### Task to carry out
Because the copy must hold no pictures, return the data below with all of its words intact.

### Collected data
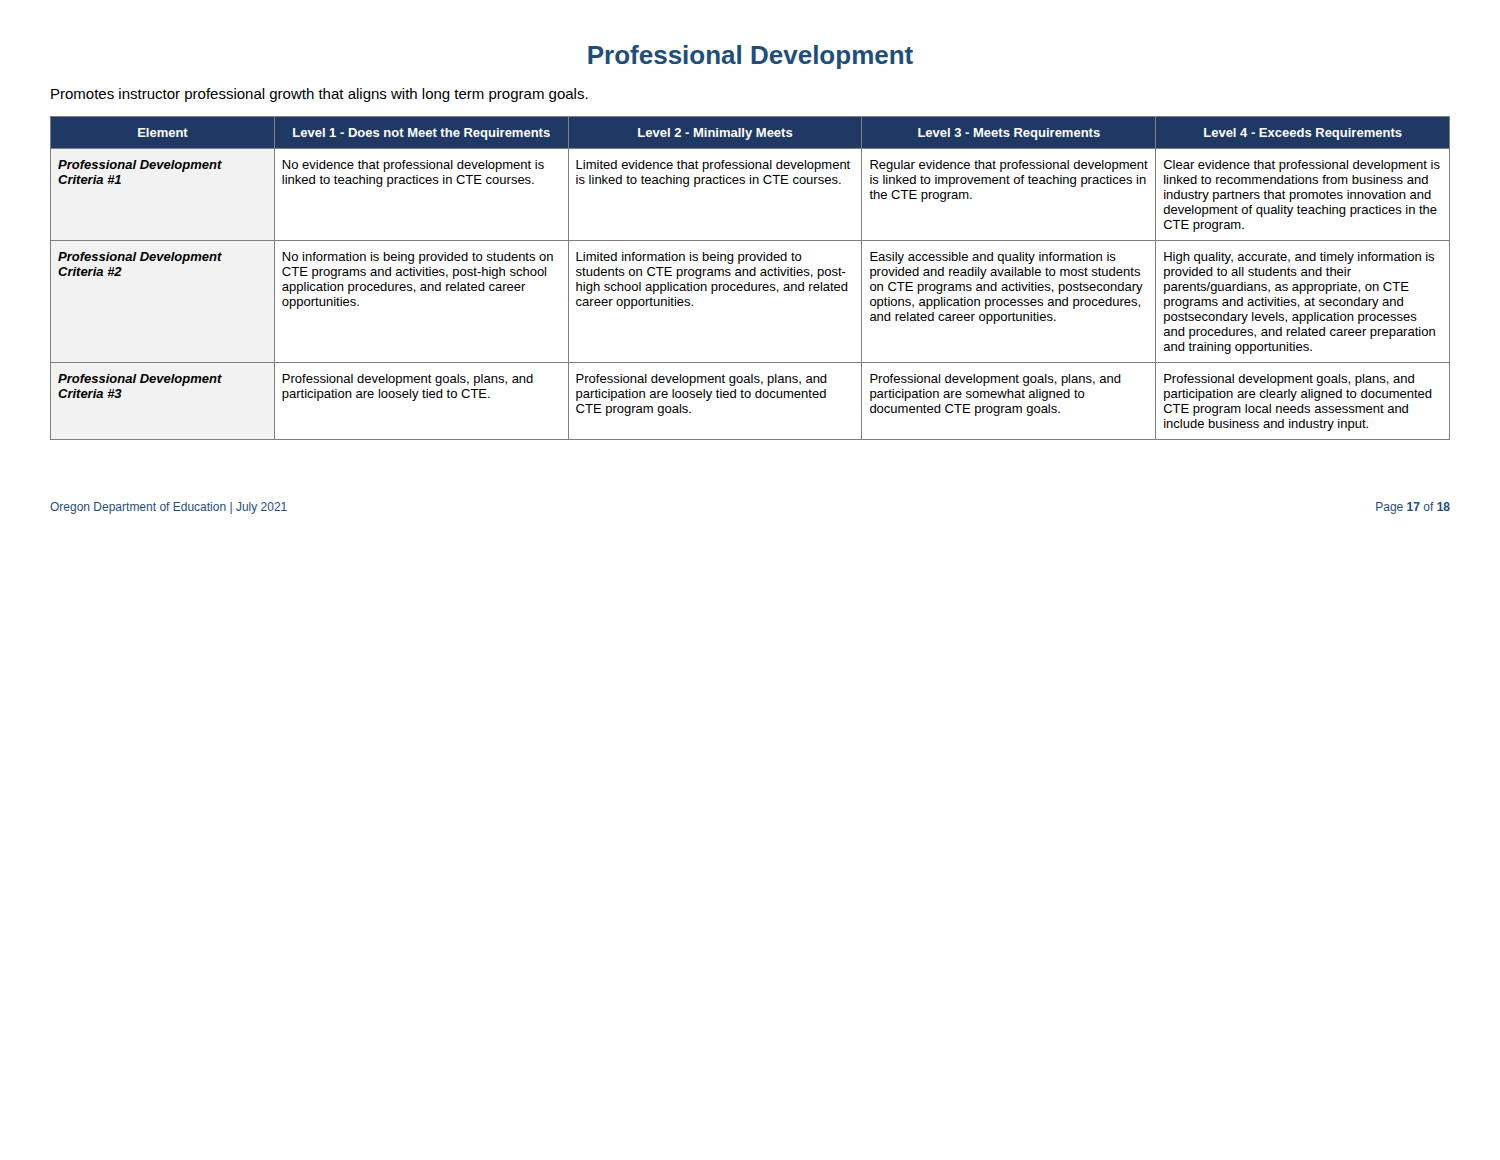Professional Development
Promotes instructor professional growth that aligns with long term program goals.
| Element | Level 1 - Does not Meet the Requirements | Level 2 - Minimally Meets | Level 3 - Meets Requirements | Level 4 - Exceeds Requirements |
| --- | --- | --- | --- | --- |
| Professional Development Criteria #1 | No evidence that professional development is linked to teaching practices in CTE courses. | Limited evidence that professional development is linked to teaching practices in CTE courses. | Regular evidence that professional development is linked to improvement of teaching practices in the CTE program. | Clear evidence that professional development is linked to recommendations from business and industry partners that promotes innovation and development of quality teaching practices in the CTE program. |
| Professional Development Criteria #2 | No information is being provided to students on CTE programs and activities, post-high school application procedures, and related career opportunities. | Limited information is being provided to students on CTE programs and activities, post-high school application procedures, and related career opportunities. | Easily accessible and quality information is provided and readily available to most students on CTE programs and activities, postsecondary options, application processes and procedures, and related career opportunities. | High quality, accurate, and timely information is provided to all students and their parents/guardians, as appropriate, on CTE programs and activities, at secondary and postsecondary levels, application processes and procedures, and related career preparation and training opportunities. |
| Professional Development Criteria #3 | Professional development goals, plans, and participation are loosely tied to CTE. | Professional development goals, plans, and participation are loosely tied to documented CTE program goals. | Professional development goals, plans, and participation are somewhat aligned to documented CTE program goals. | Professional development goals, plans, and participation are clearly aligned to documented CTE program local needs assessment and include business and industry input. |
Oregon Department of Education | July 2021 Page 17 of 18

### Solution to this problem
Professional Development
Promotes instructor professional growth that aligns with long term program goals.
| Element | Level 1 - Does not Meet the Requirements | Level 2 - Minimally Meets | Level 3 - Meets Requirements | Level 4 - Exceeds Requirements |
| --- | --- | --- | --- | --- |
| Professional Development Criteria #1 | No evidence that professional development is linked to teaching practices in CTE courses. | Limited evidence that professional development is linked to teaching practices in CTE courses. | Regular evidence that professional development is linked to improvement of teaching practices in the CTE program. | Clear evidence that professional development is linked to recommendations from business and industry partners that promotes innovation and development of quality teaching practices in the CTE program. |
| Professional Development Criteria #2 | No information is being provided to students on CTE programs and activities, post-high school application procedures, and related career opportunities. | Limited information is being provided to students on CTE programs and activities, post-high school application procedures, and related career opportunities. | Easily accessible and quality information is provided and readily available to most students on CTE programs and activities, postsecondary options, application processes and procedures, and related career opportunities. | High quality, accurate, and timely information is provided to all students and their parents/guardians, as appropriate, on CTE programs and activities, at secondary and postsecondary levels, application processes and procedures, and related career preparation and training opportunities. |
| Professional Development Criteria #3 | Professional development goals, plans, and participation are loosely tied to CTE. | Professional development goals, plans, and participation are loosely tied to documented CTE program goals. | Professional development goals, plans, and participation are somewhat aligned to documented CTE program goals. | Professional development goals, plans, and participation are clearly aligned to documented CTE program local needs assessment and include business and industry input. |
Oregon Department of Education | July 2021 Page 17 of 18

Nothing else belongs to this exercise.